彩佳3
意味がわからなかった。
私達が岡芹と呼んでいた男を、茅島さんたちは矢畑と呼んでいた。
茅島さんと精密女だけではない。孟徳も、彼の姉らしき馬郡の女も、矢畑という名前を口にしていた。
聞き間違えたのだろうか。私が、名前を勘違いしていたのだろうか。不安になっていたが、セナも敏弘も同じ様子だった。
岡芹、いや矢畑……
彼は、怯えたような表情を浮かべて、反論する。
「どういうことですか。私は、岡芹です。そんな、順吉さんを殺すだなんて、出来ませんよ。私は、使用人ですよ。彼にお使えするのが仕事なんです」
「でも」茅島さんは態度を崩さないで、彼を睨んだ。
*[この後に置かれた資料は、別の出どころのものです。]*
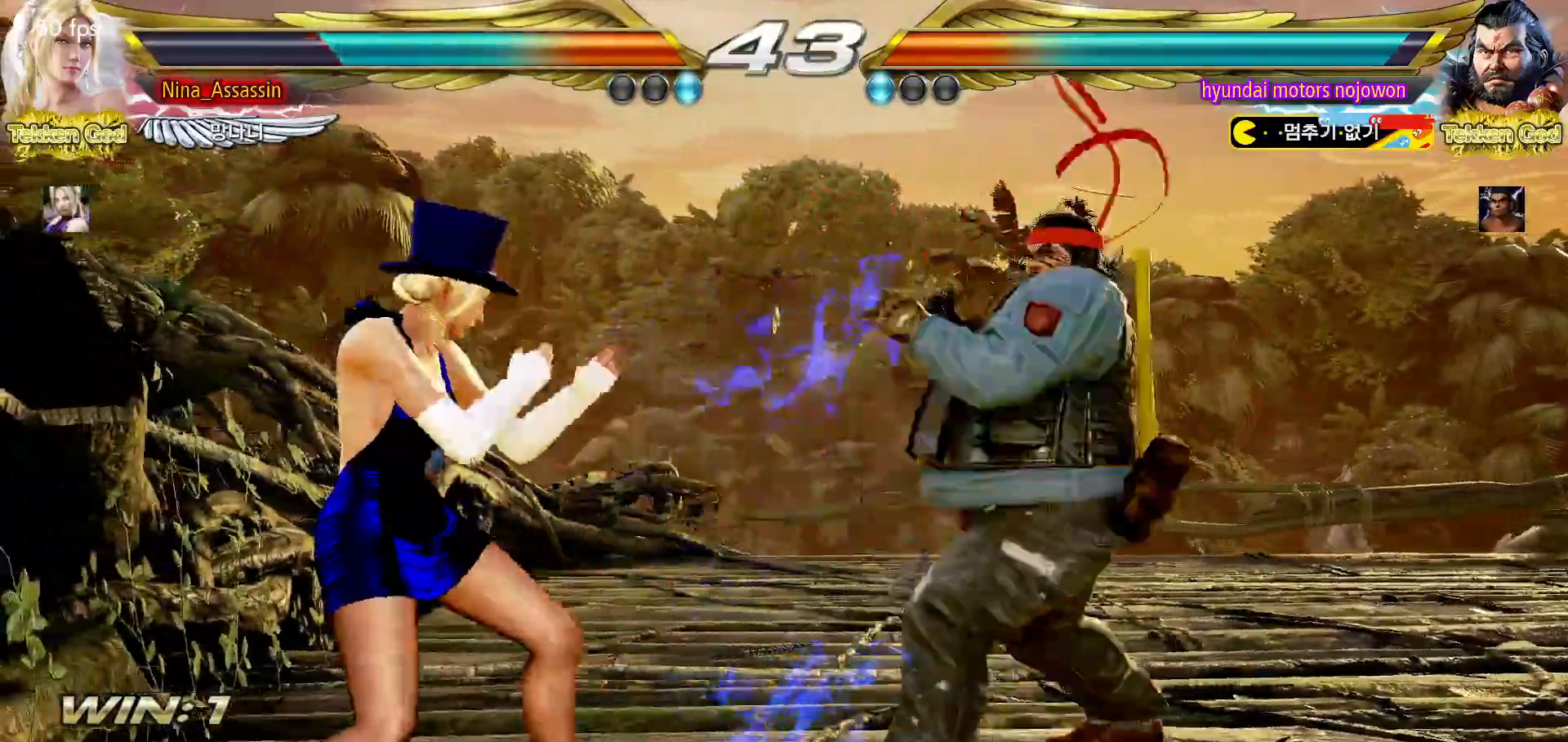
{"dt_ms": 500, "buttons": [], "left_stick": "left", "events": [[233, "left_stick", "center"], [317, "left_stick", "left"]]}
「状況がそう言ってる」
「私が機械化能力者だって言う証拠は有るんですか?」
「そうね」茅島さんは一瞬だけ考え込んで、告げた。「雨漏りで壊れそうになっていた発電機を修理していた。あれは自分の機能を用いたもの。あと同じ方法でセナちゃんの端末を修理した」
「そんな、それだけで……」
「発電機を修理していたのは、館の仕組みが動かないと困るから。あれだけ大規模な仕組みだから、きっとそれ専用の発電機だったのよね?」
「知りませんよ! 私が犯人だって言う証拠を出してくださいよ!」
「もう既に説明した。あの時間帯に家にいたのはあなたしかいない。外から人が入ってくれば、あなただって、順吉さんだってわかるでしょう? 死体を発見したのもあなた。早く権力者が殺されたって言う話を広めて欲しかった、と言うのが理由。そうすれば、スラムの同郷が行動し始めるから。あなたはおそらく、スラム街出身の、頭のおかしい連中のひとりよ」
矢畑だか岡芹だか、彼は沈黙した。
「区長襲撃と殺害、そして孟徳襲撃はあなたじゃない。きっとあなたと同じ考えの仲間がやったのよ。あなたから指示があったのかはわからないけど、これだけややこしい仕組みを使って殺人を行ったあなたが、すぐにバレるリスクを負ってまで区長を襲ったりするとは思えない。あなたは、こうなることを見越して、焚き付けたのよ」
沈黙。
「あなたがどうして、家の人も知らなかったこの館の仕組みを知っているのかは、私にはわからないわ。けど、あなたがこの家のシステムを利用して殺人を行ったのは、間違いない」
沈黙。
「精密」
「はい」
「両腕が機械だと思う。へし折って」
「はい」動く精密女。
「待て!」
ついに、犯人が口を開く。
警官ふたりも、腰に下げている拳銃に、手をかけて様子をうかがう。
岡芹は、前髪をかきあげる。
「…………もう、隠すのは無理か」
「観念した?」
「もう少し、時間を稼げるとは思ったがな……」
岡芹は、視線を上げて茅島さんを見据えた。
私の知っている使用人の姿は、もうそこにはなかった。卵の中身がこぼれ落ちたみたいだった。
「あなた、本名は?」
「もう忘れたよ。岡芹と矢畑を演じるうちに、戻る必要がなくなった」
誰だ。貴様は一体誰なんだと、指を向けて叫びたくなった。
この名前も知らない人間に、自分の鬱憤を全てぶつけたくなった。
岡芹は、諦めたように呟く。
「もう、隠れる意味も、何も無くなってしまったな。バレちまったよ」
「矢畑と岡芹……」茅島さんはその男に告げる。「この館の仕組みがわかってから、その二人が引っかかったわ。自由に行動できる使用人が、片方だけでは駄目だって。もう片方の館に、自由に出入りするには、お互いが協力関係に有るか、お互いが同じ人物かのどちらかじゃないといけないし、それを判断できる材料は私にはなかった。さっきここに、槇石に混じってあなたが何食わぬ顔で立ってたから、それでようやく理解した。この二人は、同一人物なんだって。もう、ここに集まるように言われてから、隠すつもりもなかったみたいだけど」
「疲れたよ、二人の人間を演じるのは」
岡芹がひらひらと手を広げる。その様子を、孟徳、そしてセナちゃんは、気味が悪そうに見ている。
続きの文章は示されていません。